La répartition est inégale sur le massif, avec le département des Pyrénées-Orientales concentrant à lui seul près de 40% de résidences secondaires du massif. Mais l'évolution de ces 6 dernières années montre des augementations en forte haute (20% ou plus) dans l'Aude, les Pyrénées-Atlantiques et les Hautes-Pyrénées.
Toutefois, l'augmentation constante et forte de la part des résidences secondaires n'est pas forcément synonyme de développement touristique pour les Pyrénées et plus globalement de dynamisme économique. En effet, le logement des touristes dans des résidences secondaires réduit la consommation de l'offre de logement payant dans les hôtels, gîtes, campings, au profit de maisons prêtées (par exemple). Cela pourrait expliquer la dimension de l'offre dans ces types d'hébergement.
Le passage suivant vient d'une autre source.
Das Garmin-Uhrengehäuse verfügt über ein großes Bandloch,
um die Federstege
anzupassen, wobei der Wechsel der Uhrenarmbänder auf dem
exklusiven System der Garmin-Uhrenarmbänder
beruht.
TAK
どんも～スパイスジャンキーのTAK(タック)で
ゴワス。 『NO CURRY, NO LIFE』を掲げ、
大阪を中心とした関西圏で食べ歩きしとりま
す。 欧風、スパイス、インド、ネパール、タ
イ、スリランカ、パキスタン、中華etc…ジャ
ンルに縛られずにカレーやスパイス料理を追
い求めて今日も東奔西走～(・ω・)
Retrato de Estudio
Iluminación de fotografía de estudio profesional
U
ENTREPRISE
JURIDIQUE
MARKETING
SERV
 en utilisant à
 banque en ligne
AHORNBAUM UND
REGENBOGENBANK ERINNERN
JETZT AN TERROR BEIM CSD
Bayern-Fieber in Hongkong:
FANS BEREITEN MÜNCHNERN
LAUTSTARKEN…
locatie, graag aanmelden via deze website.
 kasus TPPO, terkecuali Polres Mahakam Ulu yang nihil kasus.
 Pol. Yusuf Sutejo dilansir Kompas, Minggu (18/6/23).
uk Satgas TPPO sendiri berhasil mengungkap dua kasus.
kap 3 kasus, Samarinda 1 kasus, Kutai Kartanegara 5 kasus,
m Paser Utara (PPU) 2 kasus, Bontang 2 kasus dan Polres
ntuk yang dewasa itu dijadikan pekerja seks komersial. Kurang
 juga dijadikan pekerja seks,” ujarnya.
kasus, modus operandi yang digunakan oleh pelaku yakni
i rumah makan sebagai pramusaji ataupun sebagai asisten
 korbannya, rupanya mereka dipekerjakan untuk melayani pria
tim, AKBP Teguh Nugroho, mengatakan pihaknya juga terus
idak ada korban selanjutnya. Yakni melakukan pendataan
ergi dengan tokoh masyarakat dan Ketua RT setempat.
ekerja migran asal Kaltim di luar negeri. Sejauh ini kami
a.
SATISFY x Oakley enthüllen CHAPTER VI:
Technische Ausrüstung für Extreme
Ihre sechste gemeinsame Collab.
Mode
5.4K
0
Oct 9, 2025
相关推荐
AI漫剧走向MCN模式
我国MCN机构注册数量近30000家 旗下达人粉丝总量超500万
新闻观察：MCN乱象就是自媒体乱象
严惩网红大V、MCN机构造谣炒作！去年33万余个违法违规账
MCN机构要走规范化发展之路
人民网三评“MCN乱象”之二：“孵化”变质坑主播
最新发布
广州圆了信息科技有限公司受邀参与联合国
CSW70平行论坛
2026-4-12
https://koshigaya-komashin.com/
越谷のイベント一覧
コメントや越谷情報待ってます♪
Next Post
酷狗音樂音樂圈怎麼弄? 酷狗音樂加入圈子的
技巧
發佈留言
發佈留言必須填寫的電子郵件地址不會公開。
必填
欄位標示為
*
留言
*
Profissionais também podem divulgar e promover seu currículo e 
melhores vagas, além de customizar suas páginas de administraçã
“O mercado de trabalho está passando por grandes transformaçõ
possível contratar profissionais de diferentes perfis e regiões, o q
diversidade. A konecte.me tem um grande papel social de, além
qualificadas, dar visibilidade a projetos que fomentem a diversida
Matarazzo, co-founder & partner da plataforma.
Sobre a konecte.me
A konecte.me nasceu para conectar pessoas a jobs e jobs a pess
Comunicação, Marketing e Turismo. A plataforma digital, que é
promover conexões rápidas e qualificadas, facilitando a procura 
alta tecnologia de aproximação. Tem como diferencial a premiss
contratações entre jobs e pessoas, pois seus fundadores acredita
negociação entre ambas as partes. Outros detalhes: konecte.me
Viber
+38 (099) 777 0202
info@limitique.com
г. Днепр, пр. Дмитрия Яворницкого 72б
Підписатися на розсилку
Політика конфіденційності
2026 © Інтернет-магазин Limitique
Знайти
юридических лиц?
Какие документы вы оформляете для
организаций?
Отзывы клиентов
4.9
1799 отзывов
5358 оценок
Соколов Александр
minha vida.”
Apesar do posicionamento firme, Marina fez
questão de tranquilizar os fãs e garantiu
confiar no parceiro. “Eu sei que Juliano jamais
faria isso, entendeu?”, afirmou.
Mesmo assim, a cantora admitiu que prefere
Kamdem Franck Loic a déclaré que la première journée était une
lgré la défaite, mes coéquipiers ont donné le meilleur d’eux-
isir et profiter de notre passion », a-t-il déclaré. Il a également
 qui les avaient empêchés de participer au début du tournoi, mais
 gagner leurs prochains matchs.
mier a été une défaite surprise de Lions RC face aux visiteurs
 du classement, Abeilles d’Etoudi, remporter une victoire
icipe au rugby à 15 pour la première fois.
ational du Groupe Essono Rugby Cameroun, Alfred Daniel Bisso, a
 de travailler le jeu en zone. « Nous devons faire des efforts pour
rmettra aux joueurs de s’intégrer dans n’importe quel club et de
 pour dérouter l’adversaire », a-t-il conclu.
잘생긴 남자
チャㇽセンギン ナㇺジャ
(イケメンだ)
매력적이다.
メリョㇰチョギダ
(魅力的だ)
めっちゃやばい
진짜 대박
Le développement d'un tourisme non commercial dessert l'économie pyrénéenne et le développement de ses territoires : le tourisme a un coût d'aménagement (entretien des sentiers, parkings, récupération des déchêts...) qui n'est pas compensé par un apport de revenus si les touristes ne consomment pas ou peu sur place en therme d'hébergement et de restauration.